(Beginning of RECORDS SUPPLIED)

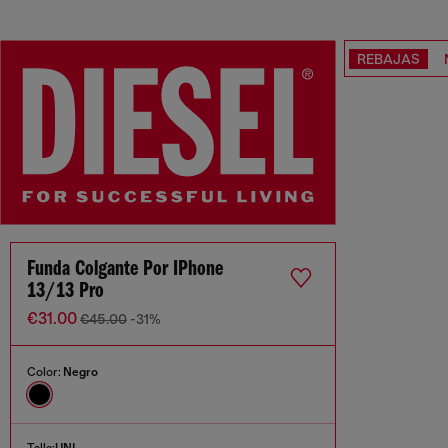
REBAJAS
Funda Colgante Por IPhone
13/13 Pro
€31.00
€45.00
-31%
Color:
Negro
Talla:
UNI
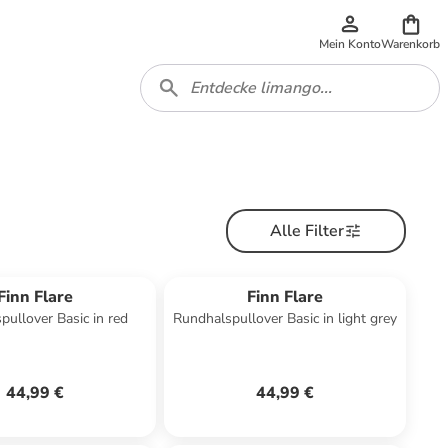
Mein Konto
Warenkorb
Alle Filter
Finn Flare
Finn Flare
pullover Basic in red
Rundhalspullover Basic in light grey
44,99 €
44,99 €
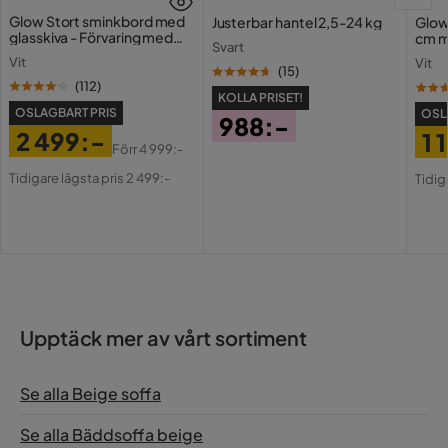
Utdragbar dagbädd
Ja
Glow Stort sminkbord med
Justerbar hantel 2,5-24 kg
Glow
glasskiva - Förvaring med
cm m
Svart
lådor och fack 120 cm
Vikt
282 kg
Holl
Vit
Vit
USB-
(
15
)
(
112
)
Färg
Beige
KOLLA PRISET!
OSLAGBART PRIS
OSL
988:-
2 499:-
1 
Fotpall ingår
Nej
Pris
Förr
4 999:-
Pris
Original
Pri
Or
Tidigare lägsta pris 2 499:-
Tidig
Serie
Pris
Pri
Upptäck mer av vårt sortiment
Se alla Beige soffa
Se alla Bäddsoffa beige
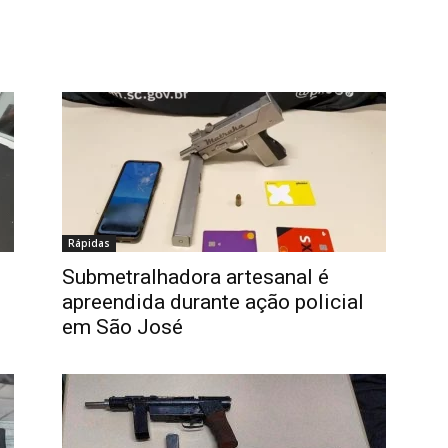
Rápidas
Submetralhadora artesanal é
apreendida durante ação policial
em São José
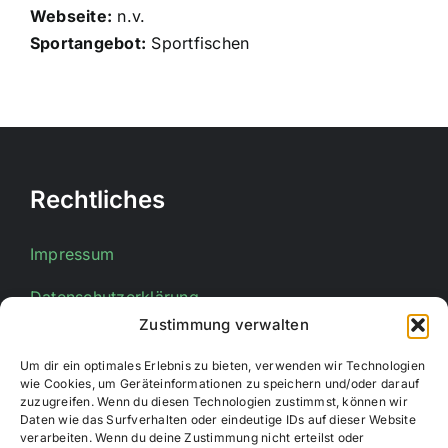
Webseite:
n.v.
Sportangebot:
Sportfischen
Rechtliches
Impressum
Datenschutzerklärung
Zustimmung verwalten
Um dir ein optimales Erlebnis zu bieten, verwenden wir Technologien
Kontakt
wie Cookies, um Geräteinformationen zu speichern und/oder darauf
zuzugreifen. Wenn du diesen Technologien zustimmst, können wir
Daten wie das Surfverhalten oder eindeutige IDs auf dieser Website
E-Mail:
info@stadtsportverband-bueren.de
verarbeiten. Wenn du deine Zustimmung nicht erteilst oder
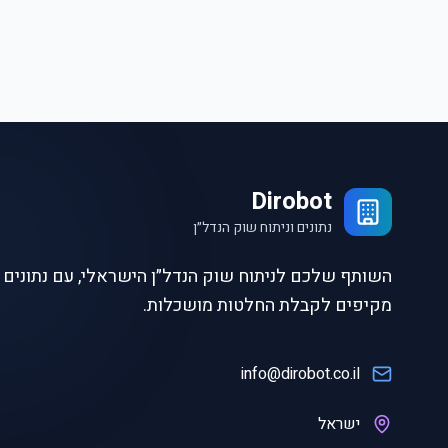
Dirobot
נתונים וניתוח שוק הנדל״ן
השותף שלכם לניתוח שוק הנדל״ן הישראלי, עם נתונים ו
מקיפים לקבלת החלטות מושכלות.
info@dirobot.co.il
ישראל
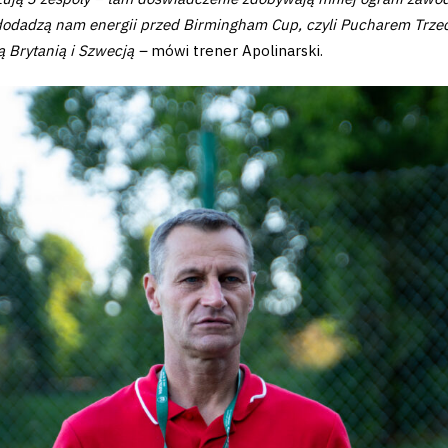
dadzą nam energii przed Birmingham Cup, czyli Pucharem Trzech
ą Brytanią i Szwecją –
mówi trener Apolinarski.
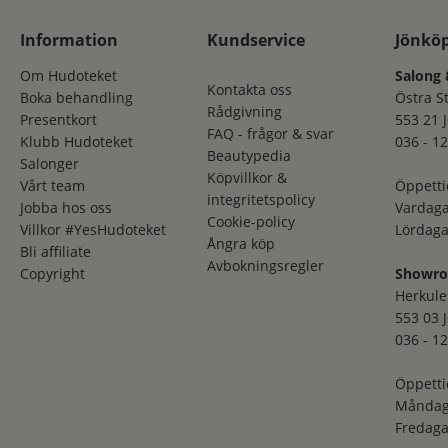
Information
Kundservice
Jönkö
Om Hudoteket
Salong 
Kontakta oss
Boka behandling
Östra S
Rådgivning
Presentkort
553 21 
FAQ - frågor & svar
Klubb Hudoteket
036 - 12
Beautypedia
Salonger
Köpvillkor &
Vårt team
Öppetti
integritetspolicy
Jobba hos oss
Vardaga
Cookie-policy
Villkor #YesHudoteket
Lördaga
Ångra köp
Bli affiliate
Avbokningsregler
Copyright
Showr
Herkule
553 03 
036 - 12
Öppetti
Måndag
Fredaga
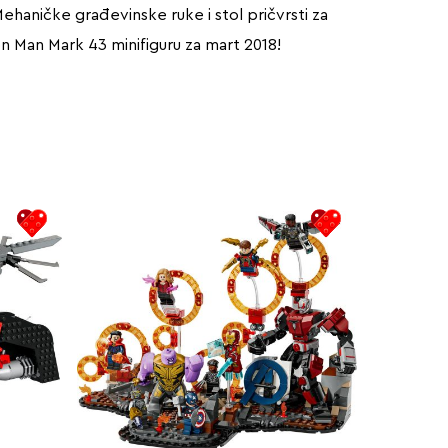
Mehaničke građevinske ruke i stol pričvrsti za
n Man Mark 43 minifiguru za mart 2018!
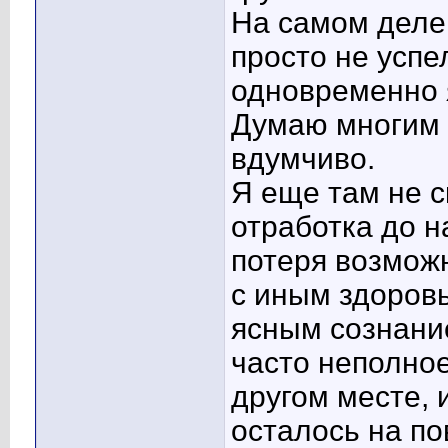
На самом деле 
просто не успе
одновременно 
Думаю многим в
вдумчиво.
Я еще там не с
отработка до н
потеря возмож
с иным здоровь
ясным сознани
часто неполно
другом месте, 
осталось на по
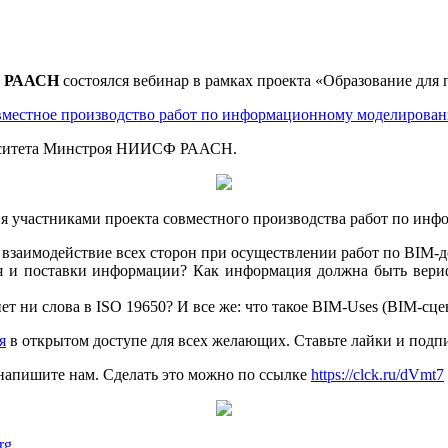
Ф РААСН
состоялся вебинар в рамках проекта «Образование для
овместное производство работ по информационному моделирова
рситета Минстроя НИИСФ РААСН.
я участниками проекта совместного производства работ по ин
взаимодействие всех сторон при осуществлении работ по BIM-д
я и поставки информации? Как информация должна быть вериф
ет ни слова в ISO 19650? И все же: что такое BIM-Uses (BIM-сце
я
в открытом доступе для всех желающих. Ставьте лайки и подпи
напишите нам. Сделать это можно по ссылке
https://clck.ru/dVmt7
org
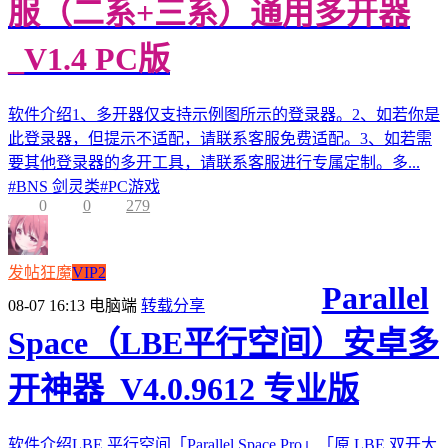
服（二系+三系）通用多开器
_V1.4 PC版
软件介绍1、多开器仅支持示例图所示的登录器。2、如若你是
此登录器，但提示不适配，请联系客服免费适配。3、如若需
要其他登录器的多开工具，请联系客服进行专属定制。多...
#
BNS 剑灵类
#
PC游戏
0
0
279
发帖狂魔
VIP2
Parallel
08-07 16:13
电脑端
转载分享
Space（LBE平行空间）安卓多
开神器_V4.0.9612 专业版
软件介绍LBE 平行空间「Parallel Space Pro」「原 LBE 双开大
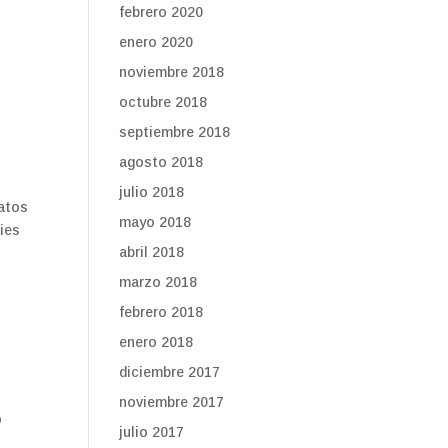
febrero 2020
enero 2020
noviembre 2018
octubre 2018
septiembre 2018
agosto 2018
julio 2018
datos
mayo 2018
kies
abril 2018
marzo 2018
febrero 2018
enero 2018
diciembre 2017
noviembre 2017
o
julio 2017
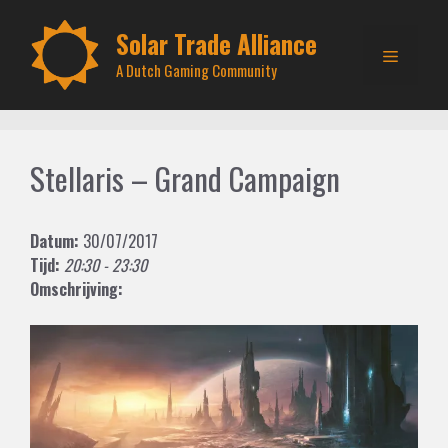
Skip
to
Solar Trade Alliance
Menu
content
A Dutch Gaming Community
Stellaris – Grand Campaign
Datum:
30/07/2017
Tijd:
20:30 - 23:30
Omschrijving:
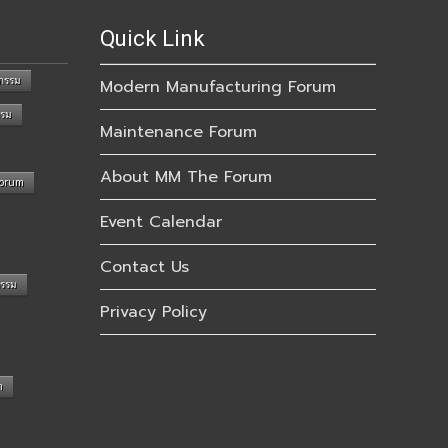
Quick Link
กรรม
Modern Manufacturing Forum
รรม
Maintenance Forum
About MM The Forum
Forum
Event Calendar
Contact Us
กรรม
Privacy Policy
n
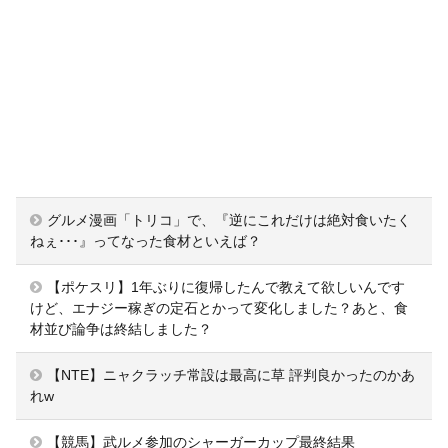
グルメ漫画「トリコ」で、『逆にこれだけは絶対食いたく
ねぇ･･･』ってなった食材といえば？
【ポケスリ】1年ぶりに復帰したんで教えて欲しいんです
けど、エナジー稼ぎの定石とかって変化しました？あと、食
材並び論争は終結しました？
【NTE】ニャクラッチ常設は最高に草 評判良かったのかあ
れw
【競馬】武ルメ参加のシャーガーカップ最終結果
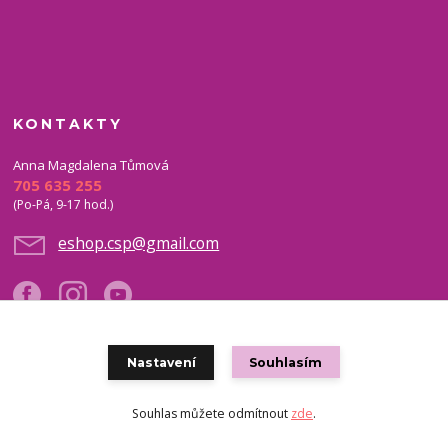
KONTAKTY
Anna Magdalena Tůmová
705 635 255
(Po-Pá, 9-17 hod.)
eshop.csp@gmail.com
Nastavení
Souhlasím
Copyright © 2021 eshop CSP
Souhlas můžete odmítnout
zde
.
Vytvořeno na
Eshop-rychle.cz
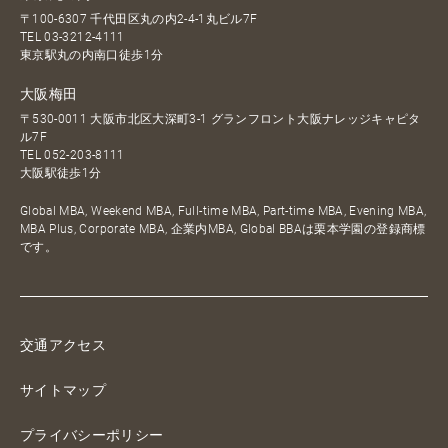
〒100-6307 千代田区丸の内2-4-1丸ビル7F
TEL
03-3212-4111
東京駅丸の内南口徒歩1分
大阪梅田
〒530-0011 大阪市北区大深町3-1 グランフロント大阪ナレッジキャピタ
ル7F
TEL
052-203-8111
大阪駅徒歩1分
Global MBA, Weekend MBA, Full-time MBA, Part-time MBA, Evening MBA,
MBA Plus, Corporate MBA, 企業内MBA, Global BBAは栗本学園の登録商標
です。
交通アクセス
サイトマップ
プライバシーポリシー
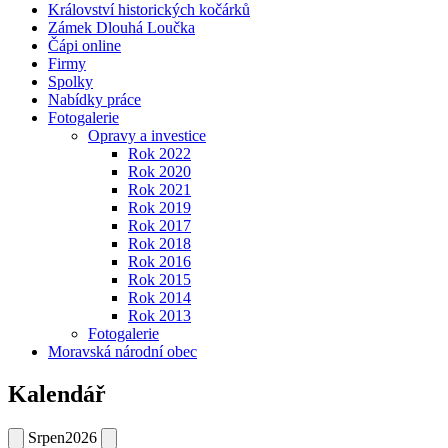
Království historických kočárků
Zámek Dlouhá Loučka
Čápi online
Firmy
Spolky
Nabídky práce
Fotogalerie
Opravy a investice
Rok 2022
Rok 2020
Rok 2021
Rok 2019
Rok 2017
Rok 2018
Rok 2016
Rok 2015
Rok 2014
Rok 2013
Fotogalerie
Moravská národní obec
Kalendář
Srpen
2026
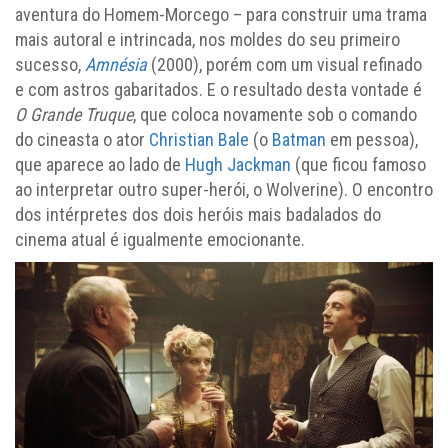
aventura do Homem-Morcego – para construir uma trama
mais autoral e intrincada, nos moldes do seu primeiro
sucesso,
Amnésia
(2000), porém com um visual refinado
e com astros gabaritados. E o resultado desta vontade é
O Grande Truque
, que coloca novamente sob o comando
do cineasta o ator
Christian Bale
(o
Batman
em pessoa),
que aparece ao lado de
Hugh Jackman
(que ficou famoso
ao interpretar outro super-herói, o Wolverine). O encontro
dos intérpretes dos dois heróis mais badalados do
cinema atual é igualmente emocionante.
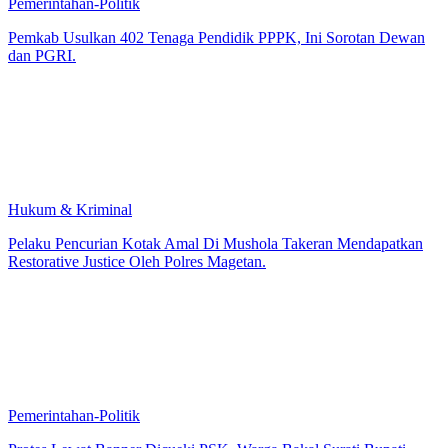
Pemerintahan-Politik
Pemkab Usulkan 402 Tenaga Pendidik PPPK, Ini Sorotan Dewan
dan PGRI.
Hukum & Kriminal
Pelaku Pencurian Kotak Amal Di Mushola Takeran Mendapatkan
Restorative Justice Oleh Polres Magetan.
Pemerintahan-Politik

(End of RECORDS SUPPLIED)

Across the entries, how many lines hold the word "Zustimmung"? Say only the number.

2